# Is there anywhere I can purchase Boulez's 1972 Concerto for Orchestra recording?



## MJongo (Aug 6, 2011)

I have tried iTunes, Amazon mp3, Google Play, and at least five classical mp3 stores, and can not find it anywhere. Is there a download store out there that has it? Apparently it was on Ariama.com, but it looks like they closed down.


----------



## Ukko (Jun 4, 2010)

Is this the one with Chicago?


----------



## MJongo (Aug 6, 2011)

Ukko said:


> Is this the one with Chicago?


Nope, the New York Philharmonic. Regardless, after much frustration I listened to samples of Dorati's with the LSO and decided to get that instead.


----------



## Ukko (Jun 4, 2010)

MJongo said:


> Nope, the New York Philharmonic.
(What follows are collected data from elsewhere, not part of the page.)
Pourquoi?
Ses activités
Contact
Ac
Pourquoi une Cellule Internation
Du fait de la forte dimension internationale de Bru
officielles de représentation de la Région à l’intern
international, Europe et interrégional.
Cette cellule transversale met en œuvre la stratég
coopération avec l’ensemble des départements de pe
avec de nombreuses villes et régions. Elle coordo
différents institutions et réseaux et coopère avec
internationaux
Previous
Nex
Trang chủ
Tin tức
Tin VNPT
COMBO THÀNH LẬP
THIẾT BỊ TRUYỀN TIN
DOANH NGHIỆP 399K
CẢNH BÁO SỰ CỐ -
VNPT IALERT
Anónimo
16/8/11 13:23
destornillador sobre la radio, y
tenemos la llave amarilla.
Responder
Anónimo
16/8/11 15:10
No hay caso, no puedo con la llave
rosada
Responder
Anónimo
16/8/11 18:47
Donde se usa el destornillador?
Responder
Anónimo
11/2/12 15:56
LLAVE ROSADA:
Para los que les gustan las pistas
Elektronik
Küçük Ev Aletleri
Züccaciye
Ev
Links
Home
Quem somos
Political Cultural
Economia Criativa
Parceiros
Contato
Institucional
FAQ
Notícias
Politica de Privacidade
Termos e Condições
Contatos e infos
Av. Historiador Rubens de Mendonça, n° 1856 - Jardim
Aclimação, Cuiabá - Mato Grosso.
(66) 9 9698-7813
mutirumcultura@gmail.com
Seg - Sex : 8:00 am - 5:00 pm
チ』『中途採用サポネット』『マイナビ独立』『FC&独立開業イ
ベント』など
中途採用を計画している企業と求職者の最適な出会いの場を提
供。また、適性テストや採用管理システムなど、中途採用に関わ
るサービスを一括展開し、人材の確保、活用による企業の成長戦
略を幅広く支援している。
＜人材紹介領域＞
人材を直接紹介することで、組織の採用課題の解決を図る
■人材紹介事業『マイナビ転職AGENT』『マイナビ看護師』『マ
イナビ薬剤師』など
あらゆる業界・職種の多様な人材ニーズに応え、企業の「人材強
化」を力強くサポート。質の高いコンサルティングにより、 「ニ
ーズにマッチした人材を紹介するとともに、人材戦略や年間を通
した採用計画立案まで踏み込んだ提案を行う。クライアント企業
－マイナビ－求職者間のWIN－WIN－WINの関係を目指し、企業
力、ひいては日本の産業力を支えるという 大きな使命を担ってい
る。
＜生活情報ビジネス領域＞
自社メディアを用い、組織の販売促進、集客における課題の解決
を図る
Regardless, after much frustration I listened to samples of Dorati's with the LSO and decided to get that instead.


The Chicago version is nearly as good as the NYPO version interpretively - I got the impression the Chicago orchestra didn't _quite_ get what he wanted to do - and it is better sonically.


----------



## jtbell (Oct 4, 2012)

If you're willing to rip a CD, it's in Sony's 4-CD Boulez/Bartók box set:

http://www.prestoclassical.co.uk/r/Sony/88883797762

and probably at other vendors, so shop around.


----------



## Albert7 (Nov 16, 2014)

http://www.amazon.com/Concerto-Orch...keywords=bartok+concerto+for+orchestra+boulez

here it is


----------